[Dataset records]
· · · ·

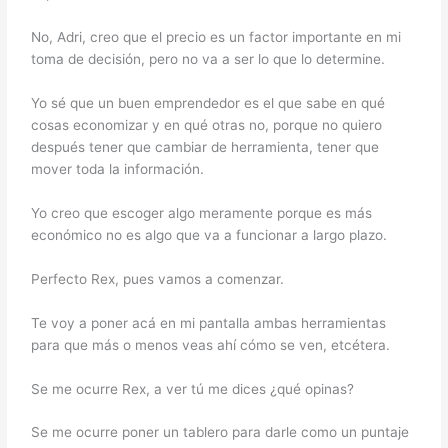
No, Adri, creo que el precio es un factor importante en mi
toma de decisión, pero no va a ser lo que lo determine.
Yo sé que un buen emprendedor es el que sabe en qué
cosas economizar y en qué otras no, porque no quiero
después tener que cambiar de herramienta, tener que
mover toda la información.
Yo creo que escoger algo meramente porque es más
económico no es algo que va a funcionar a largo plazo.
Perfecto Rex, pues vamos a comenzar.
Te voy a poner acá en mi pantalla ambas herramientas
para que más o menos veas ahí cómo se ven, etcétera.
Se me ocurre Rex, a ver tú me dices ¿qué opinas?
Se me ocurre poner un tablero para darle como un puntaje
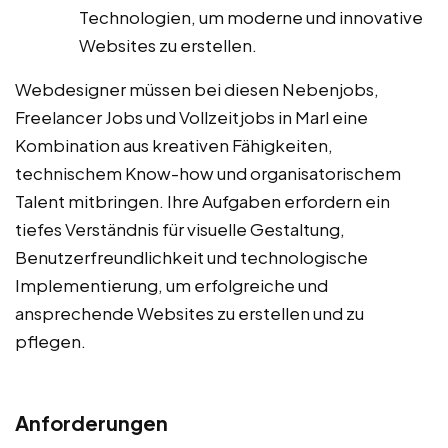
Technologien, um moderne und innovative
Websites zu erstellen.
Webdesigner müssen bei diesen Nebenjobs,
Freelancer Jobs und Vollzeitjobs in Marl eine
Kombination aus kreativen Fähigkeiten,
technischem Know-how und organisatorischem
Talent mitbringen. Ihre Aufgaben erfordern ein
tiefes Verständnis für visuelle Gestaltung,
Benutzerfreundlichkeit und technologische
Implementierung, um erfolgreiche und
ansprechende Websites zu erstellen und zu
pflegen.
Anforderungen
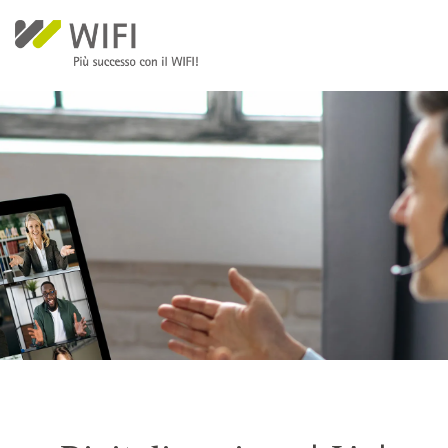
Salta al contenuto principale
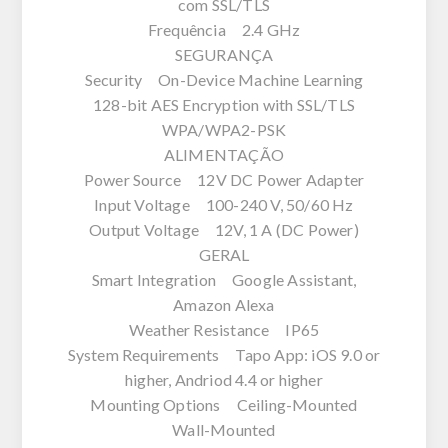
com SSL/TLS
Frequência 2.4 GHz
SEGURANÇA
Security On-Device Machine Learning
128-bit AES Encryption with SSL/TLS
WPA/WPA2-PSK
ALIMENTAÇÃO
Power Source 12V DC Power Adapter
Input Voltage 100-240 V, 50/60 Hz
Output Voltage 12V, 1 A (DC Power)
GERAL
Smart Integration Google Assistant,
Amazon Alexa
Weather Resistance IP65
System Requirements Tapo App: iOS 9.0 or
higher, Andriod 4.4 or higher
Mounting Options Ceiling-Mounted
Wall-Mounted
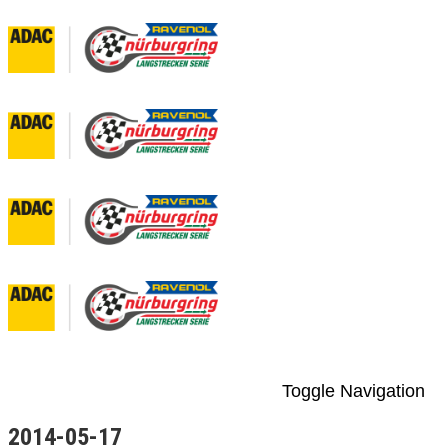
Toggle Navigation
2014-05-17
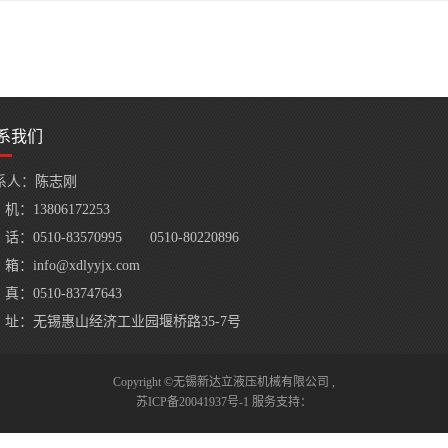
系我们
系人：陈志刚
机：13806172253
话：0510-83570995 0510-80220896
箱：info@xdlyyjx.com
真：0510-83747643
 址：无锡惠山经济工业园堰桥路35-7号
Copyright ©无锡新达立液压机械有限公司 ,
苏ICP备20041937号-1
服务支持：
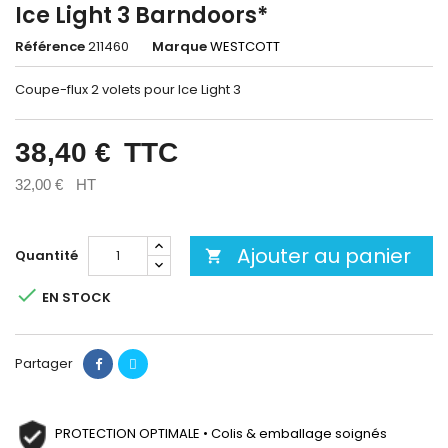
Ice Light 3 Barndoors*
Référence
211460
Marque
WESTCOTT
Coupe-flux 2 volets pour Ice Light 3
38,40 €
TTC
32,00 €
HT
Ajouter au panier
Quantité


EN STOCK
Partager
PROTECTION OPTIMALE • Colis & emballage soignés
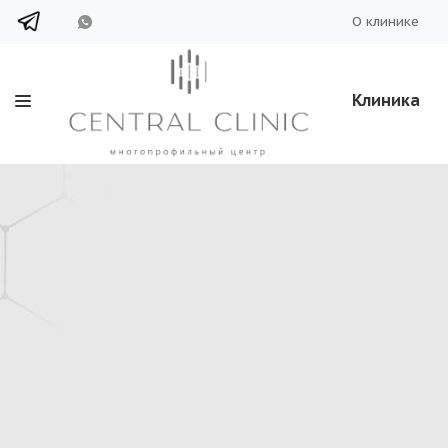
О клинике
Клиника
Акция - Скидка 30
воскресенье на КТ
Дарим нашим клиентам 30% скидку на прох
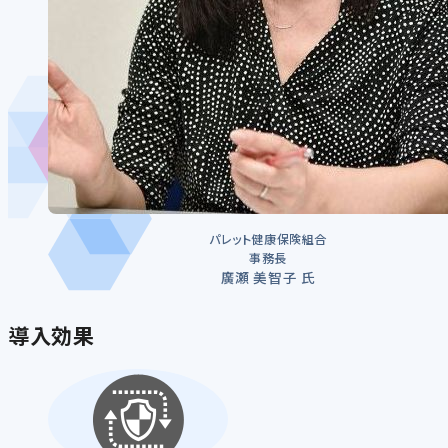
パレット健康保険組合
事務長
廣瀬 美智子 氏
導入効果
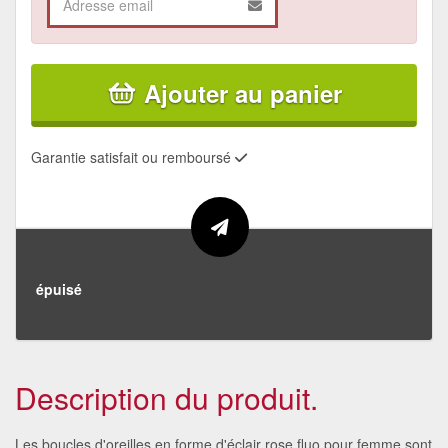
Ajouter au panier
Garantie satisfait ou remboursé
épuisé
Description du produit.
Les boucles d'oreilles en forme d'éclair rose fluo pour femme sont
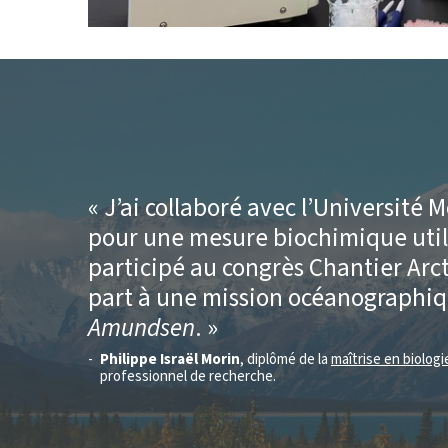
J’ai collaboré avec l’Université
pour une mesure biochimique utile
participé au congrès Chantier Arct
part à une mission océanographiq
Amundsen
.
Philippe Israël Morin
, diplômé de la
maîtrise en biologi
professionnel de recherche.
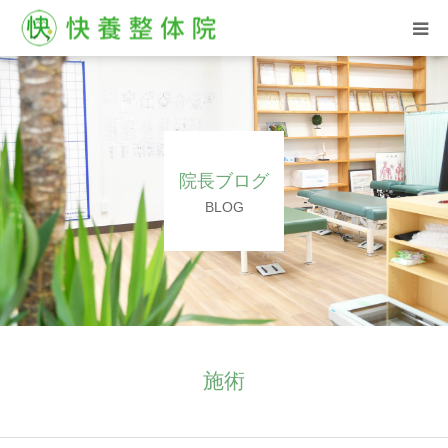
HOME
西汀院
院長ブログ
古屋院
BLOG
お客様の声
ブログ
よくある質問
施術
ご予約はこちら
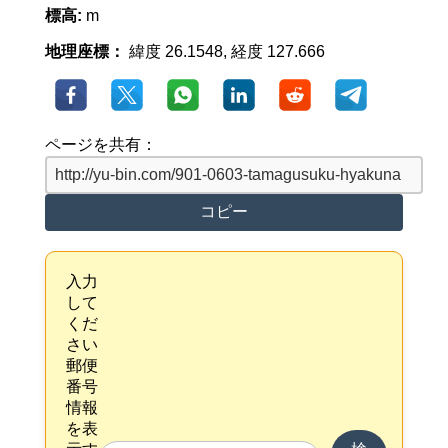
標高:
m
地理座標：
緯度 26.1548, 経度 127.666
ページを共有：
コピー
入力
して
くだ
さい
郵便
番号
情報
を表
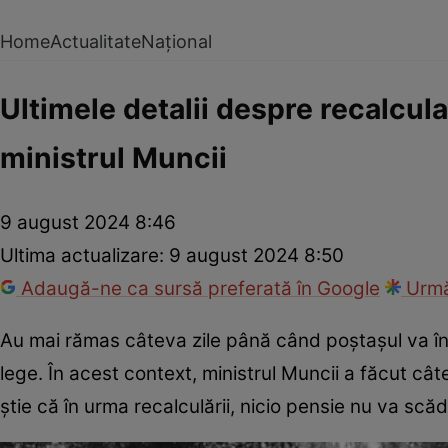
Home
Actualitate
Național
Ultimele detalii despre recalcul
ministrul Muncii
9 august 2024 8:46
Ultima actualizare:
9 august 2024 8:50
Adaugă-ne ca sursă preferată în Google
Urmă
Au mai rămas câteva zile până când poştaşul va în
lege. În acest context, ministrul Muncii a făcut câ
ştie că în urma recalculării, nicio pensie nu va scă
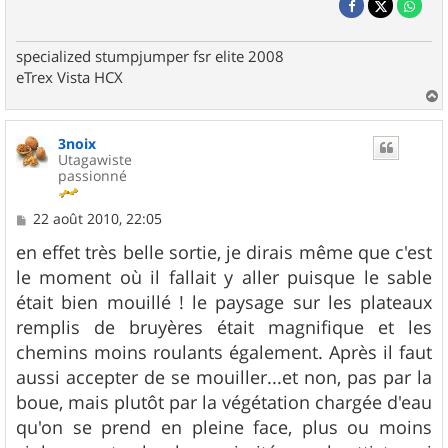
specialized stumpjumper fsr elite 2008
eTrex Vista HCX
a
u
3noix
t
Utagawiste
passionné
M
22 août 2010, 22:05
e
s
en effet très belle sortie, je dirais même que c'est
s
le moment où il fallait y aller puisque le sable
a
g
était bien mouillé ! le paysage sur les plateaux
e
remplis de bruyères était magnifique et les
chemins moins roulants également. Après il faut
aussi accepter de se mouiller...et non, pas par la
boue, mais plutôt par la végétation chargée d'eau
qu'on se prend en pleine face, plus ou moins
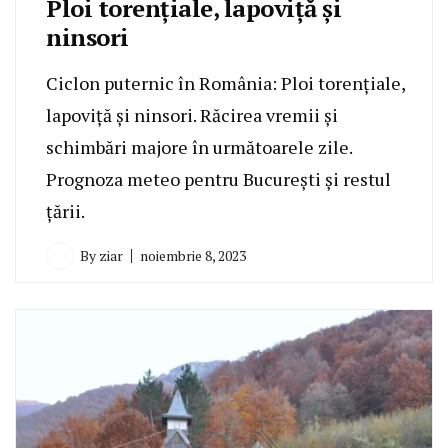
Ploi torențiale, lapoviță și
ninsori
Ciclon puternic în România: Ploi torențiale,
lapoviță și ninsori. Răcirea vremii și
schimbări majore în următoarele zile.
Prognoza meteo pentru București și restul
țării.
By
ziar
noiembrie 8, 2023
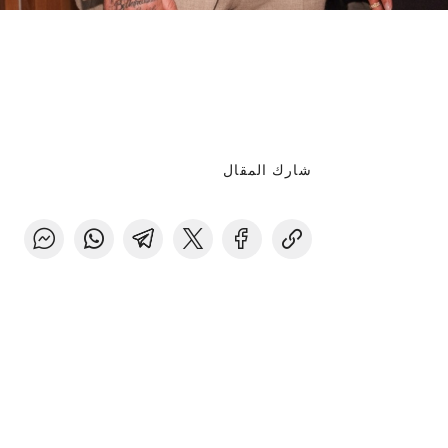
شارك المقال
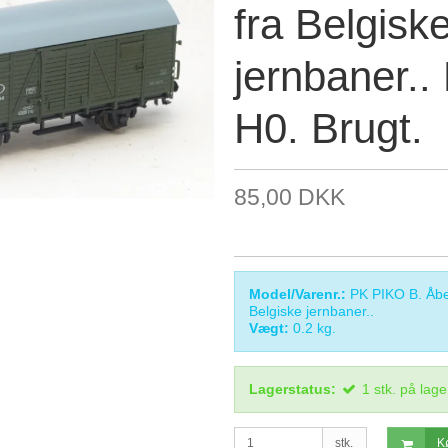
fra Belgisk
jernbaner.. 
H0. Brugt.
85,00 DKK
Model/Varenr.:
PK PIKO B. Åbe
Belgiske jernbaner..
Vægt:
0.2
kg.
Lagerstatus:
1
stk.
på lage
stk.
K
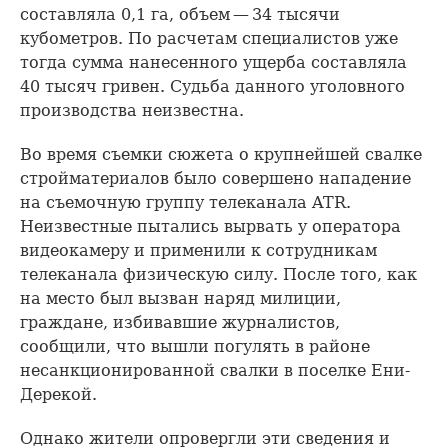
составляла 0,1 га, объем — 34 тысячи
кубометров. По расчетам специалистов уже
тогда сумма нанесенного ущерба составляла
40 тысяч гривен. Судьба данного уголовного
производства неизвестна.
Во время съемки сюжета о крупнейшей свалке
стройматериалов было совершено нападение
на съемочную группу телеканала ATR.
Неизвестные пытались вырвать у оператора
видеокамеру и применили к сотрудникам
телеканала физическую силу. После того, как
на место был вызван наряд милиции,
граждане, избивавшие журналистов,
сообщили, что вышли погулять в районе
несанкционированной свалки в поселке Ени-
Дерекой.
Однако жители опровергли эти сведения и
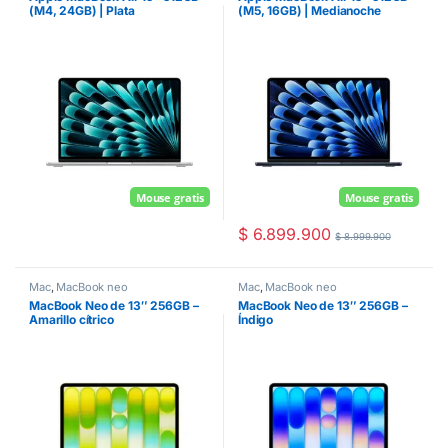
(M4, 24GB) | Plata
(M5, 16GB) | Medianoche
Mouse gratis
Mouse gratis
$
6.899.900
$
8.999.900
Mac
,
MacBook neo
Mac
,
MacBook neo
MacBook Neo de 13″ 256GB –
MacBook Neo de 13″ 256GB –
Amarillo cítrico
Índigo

· · · ·

## WHAT THE EXERCISE ASKS
Reprint the entries above exactly, images removed.

## EXERCISE ANSWER
No, Adri, creo que el precio es un factor importante en mi
toma de decisión, pero no va a ser lo que lo determine.
Yo sé que un buen emprendedor es el que sabe en qué
cosas economizar y en qué otras no, porque no quiero
después tener que cambiar de herramienta, tener que
mover toda la información.
Yo creo que escoger algo meramente porque es más
económico no es algo que va a funcionar a largo plazo.
Perfecto Rex, pues vamos a comenzar.
Te voy a poner acá en mi pantalla ambas herramientas
para que más o menos veas ahí cómo se ven, etcétera.
Se me ocurre Rex, a ver tú me dices ¿qué opinas?
Se me ocurre poner un tablero para darle como un puntaje
Technologien, um moderne und innovative
Websites zu erstellen.
Webdesigner müssen bei diesen Nebenjobs,
Freelancer Jobs und Vollzeitjobs in Marl eine
Kombination aus kreativen Fähigkeiten,
technischem Know-how und organisatorischem
Talent mitbringen. Ihre Aufgaben erfordern ein
tiefes Verständnis für visuelle Gestaltung,
Benutzerfreundlichkeit und technologische
Implementierung, um erfolgreiche und
ansprechende Websites zu erstellen und zu
pflegen.
Anforderungen
Salta al contenuto principale
com SSL/TLS
Frequência 2.4 GHz
SEGURANÇA
Security On-Device Machine Learning
128-bit AES Encryption with SSL/TLS
WPA/WPA2-PSK
ALIMENTAÇÃO
Power Source 12V DC Power Adapter
Input Voltage 100-240 V, 50/60 Hz
Output Voltage 12V, 1 A (DC Power)
GERAL
Smart Integration Google Assistant,
Amazon Alexa
Weather Resistance IP65
System Requirements Tapo App: iOS 9.0 or
higher, Andriod 4.4 or higher
Mounting Options Ceiling-Mounted
Wall-Mounted
Toggle Navigation
2014-05-17
系我们
系人：陈志刚
机：13806172253
话：0510-83570995 0510-80220896
箱：info@xdlyyjx.com
真：0510-83747643
 址：无锡惠山经济工业园堰桥路35-7号
Copyright ©无锡新达立液压机械有限公司 ,
苏ICP备20041937号-1
服务支持：
Ice Light 3 Barndoors*
Référence
211460
Marque
WESTCOTT
Coupe-flux 2 volets pour Ice Light 3
38,40 €
TTC
32,00 €
HT
Ajouter au panier
Quantité


EN STOCK
Partager
PROTECTION OPTIMALE • Colis & emballage soignés
О клинике
Клиника
Акция - Скидка 30
воскресенье на КТ
Дарим нашим клиентам 30% скидку на прох
パレット健康保険組合
事務長
廣瀬 美智子 氏
導入効果
Ajouter au panier
Garantie satisfait ou remboursé
épuisé
Description du produit.
Les boucles d'oreilles en forme d'éclair rose fluo pour femme sont
J’ai collaboré avec l’Université
pour une mesure biochimique utile
participé au congrès Chantier Arct
part à une mission océanographiq
Amundsen
.
Philippe Israël Morin
, diplômé de la
maîtrise en biologi
professionnel de recherche.
HOME
西汀院
院長ブログ
古屋院
BLOG
お客様の声
ブログ
よくある質問
施術
ご予約はこちら
標高:
m
地理座標：
緯度 26.1548, 経度 127.666
ページを共有：
コピー
入力
して
くだ
さい
郵便
番号
情報
を表
Home
Actualitate
Național
Ultimele detalii despre recalcul
ministrul Muncii
9 august 2024 8:46
Ultima actualizare:
9 august 2024 8:50
Adaugă-ne ca sursă preferată în Google
Urmă
Au mai rămas câteva zile până când poştaşul va în
lege. În acest context, ministrul Muncii a făcut câ
ştie că în urma recalculării, nicio pensie nu va scă
specialized stumpjumper fsr elite 2008
eTrex Vista HCX
a
u
3noix
t
Utagawiste
passionné
M
22 août 2010, 22:05
e
s
en effet très belle sortie, je dirais même que c'est
s
le moment où il fallait y aller puisque le sable
a
g
était bien mouillé ! le paysage sur les plateaux
e
remplis de bruyères était magnifique et les
chemins moins roulants également. Après il faut
aussi accepter de se mouiller...et non, pas par la
boue, mais plutôt par la végétation chargée d'eau
qu'on se prend en pleine face, plus ou moins
Ploi torențiale, lapoviță și
ninsori
Ciclon puternic în România: Ploi torențiale,
lapoviță și ninsori. Răcirea vremii și
schimbări majore în următoarele zile.
Prognoza meteo pentru București și restul
țării.
By
ziar
noiembrie 8, 2023
شارك المقال
fra Belgisk
jernbaner.. 
H0. Brugt.
85,00 DKK
Model/Varenr.:
PK PIKO B. Åbe
Belgiske jernbaner..
Vægt:
0.2
kg.
Lagerstatus:
1
stk.
på lage
stk.
K
составляла 0,1 га, объем — 34 тысячи
кубометров. По расчетам специалистов уже
тогда сумма нанесенного ущерба составляла
40 тысяч гривен. Судьба данного уголовного
производства неизвестна.
Во время съемки сюжета о крупнейшей свалке
стройматериалов было совершено нападение
на съемочную группу телеканала ATR.
Неизвестные пытались вырвать у оператора
видеокамеру и применили к сотрудникам
телеканала физическую силу. После того, как
на место был вызван наряд милиции,
граждане, избивавшие журналистов,
сообщили, что вышли погулять в районе
несанкционированной свалки в поселке Ени-
Дерекой.
Однако жители опровергли эти сведения и
(M4, 24GB) | Plata
(M5, 16GB) | Medianoche
Mouse gratis
Mouse gratis
$
6.899.900
$
8.999.900
Mac
,
MacBook neo
Mac
,
MacBook neo
MacBook Neo de 13″ 256GB –
MacBook Neo de 13″ 256GB –
Amarillo cítrico
Índigo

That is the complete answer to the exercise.